Is your feature request related to a problem? Please describe.
The current (noetic-hound) stack runs on ROS1.
This is not a pressing issue since the existing stack is not broken, but more for future-proofing purposes.

Describe the solution you'd like
For the class code, the workflow would be approximately:

  • Update the hardware drivers to ROS2 (ydlidar, vesc, realsense, joy-teleop).
  • Update the low-level code (up to teleop) to use ROS2 (mushr_base, mushr_sim, mushr_description, mushr_hardare...).
  • Update ROS wrappers for the localization, planning, and control code
  • Update the launch systems as well as the visualization tools
  • Figure out the ros-middle-ware; cyclone_dds is great if you have an isolated device. It will, however, clog up your network if you stream data to another device. Not sure if that has been fixed. FastRTPS addresses this issue, but it has performance limitations for single-device operation.
  • Update tests for class homework code
  • Confirm that localization/planning/control work individually in simulation
  • Confirm that localization/planning/control work individually on real robot
  • Confirm that localization + planning + control work together on real robot (final project)
  • Update Docker composition code for this new docker

For the general-purpose code, this would entail something similar if we just want to update the ROS backend for MuSHR.

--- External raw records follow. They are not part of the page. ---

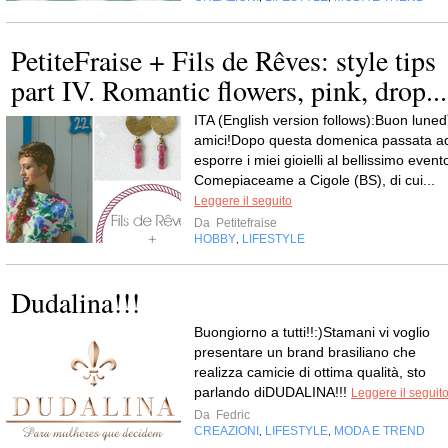
PetiteFraise + Fils de Rêves: style tips
part IV. Romantic flowers, pink, drop...
ITA (English version follows):Buon luned
amici!Dopo questa domenica passata a
esporre i miei gioielli al bellissimo event
Comepiaceame a Cigole (BS), di cui...
Leggere il seguito
Da
Petitefraise
HOBBY
LIFESTYLE
,
Dudalina!!!
Buongiorno a tutti!!:)Stamani vi voglio
presentare un brand brasiliano che
realizza camicie di ottima qualità, sto
parlando diDUDALINA!!!
Leggere il seguit
Da
Fedric
CREAZIONI
LIFESTYLE
MODA E TREND
,
,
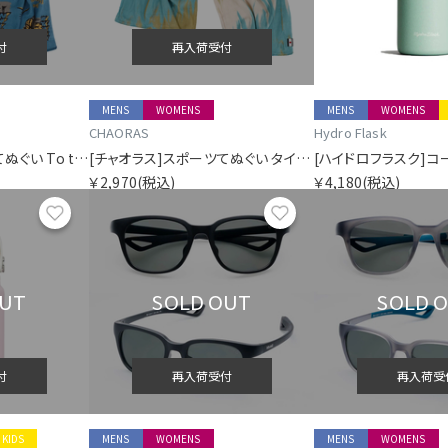
付
再入荷受付
MENS
WOMENS
MENS
WOMENS
CHAORAS
Hydro Flask
[チャオラス]スポーツてぬぐい To the trails
[チャオラス]スポーツてぬぐい タイダイキャニオン
￥2,970
(税込)
￥4,180
(税込)
お気に入り
お気に入り
OUT
SOLD OUT
SOLD 
付
再入荷受付
再入荷受
KIDS
MENS
WOMENS
MENS
WOMENS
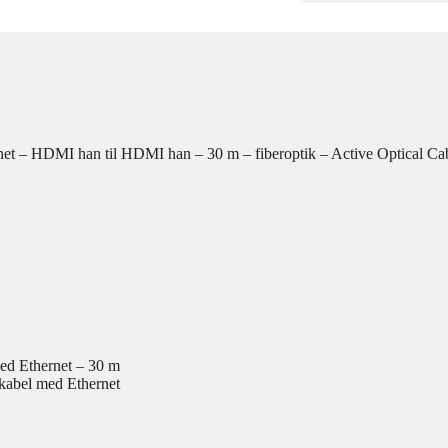
net – HDMI han til HDMI han – 30 m – fiberoptik – Active Optical Ca
ed Ethernet – 30 m
abel med Ethernet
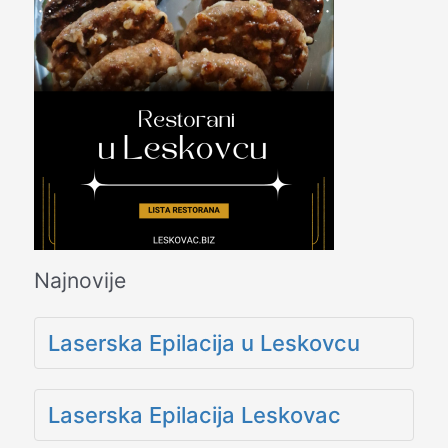
Najnovije
Laserska Epilacija u Leskovcu
Laserska Epilacija Leskovac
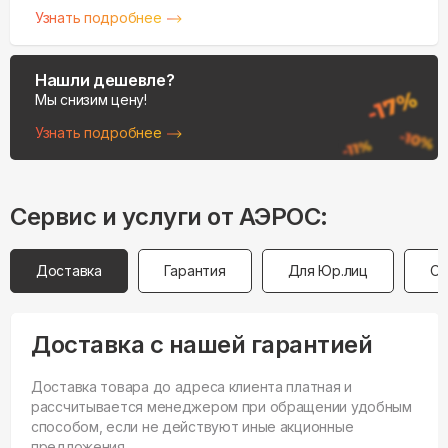
Узнать подробнее
Нашли дешевле?
Мы снизим цену!
Узнать подробнее
Сервис и услуги от АЭРОС:
Доставка
Гарантия
Для Юр.лиц
Оп
Доставка с нашей гарантией
Доставка товара до адреса клиента платная и
рассчитывается менеджером при обращении удобным
способом, если не действуют иные акционные
предложения.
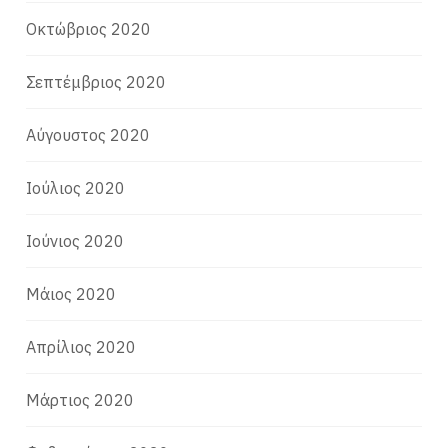
Οκτώβριος 2020
Σεπτέμβριος 2020
Αύγουστος 2020
Ιούλιος 2020
Ιούνιος 2020
Μάιος 2020
Απρίλιος 2020
Μάρτιος 2020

To transition the HOUND stack to ROS2, in addition to the changes for MuSHR, we would need to do the following:

  • Update mavros to ROS2 (we have a custom version that allows control passthrough).
  • Update hound_core to ROS2 (primarily, the low_level_controller, the high_level_controller, and the HAL (hardware abstraction layer)).
  • Update elevation_mapping_cupy to ROS2

If we want to converge the HOUND/MuSHR towards a common stack, we can do so by removing the need for GPS (by using visual odometry) and updating the mapping system to use nvblox. This would involve:

  • Integrating nvidia's CuVSLAM as the primary odometry source (and feeding this odometry to ardupilot as well for refinement of localization estimates)
  • Converting nvblox's output to an elevation map so that we can use the existing planner and MPC setup. OR. figure out how to simulate the robot's physics given the nvblox output.
  • We could, in this new framework, continue using the map-based localization (so map based localization would be the equivalent of an "indoor" GPS) -- we can then do "high level" planning in that map (as needed, which we do now in MuSHR), and then ask the navigation stack to move through those high level goals; it reduces the requirement for the map-level plan to be kinodynamically feasible -- it just needs to be kinematically feasible.

Describe alternatives you've considered
Do nothing. The existing stack is not "broken", just that it is "stale".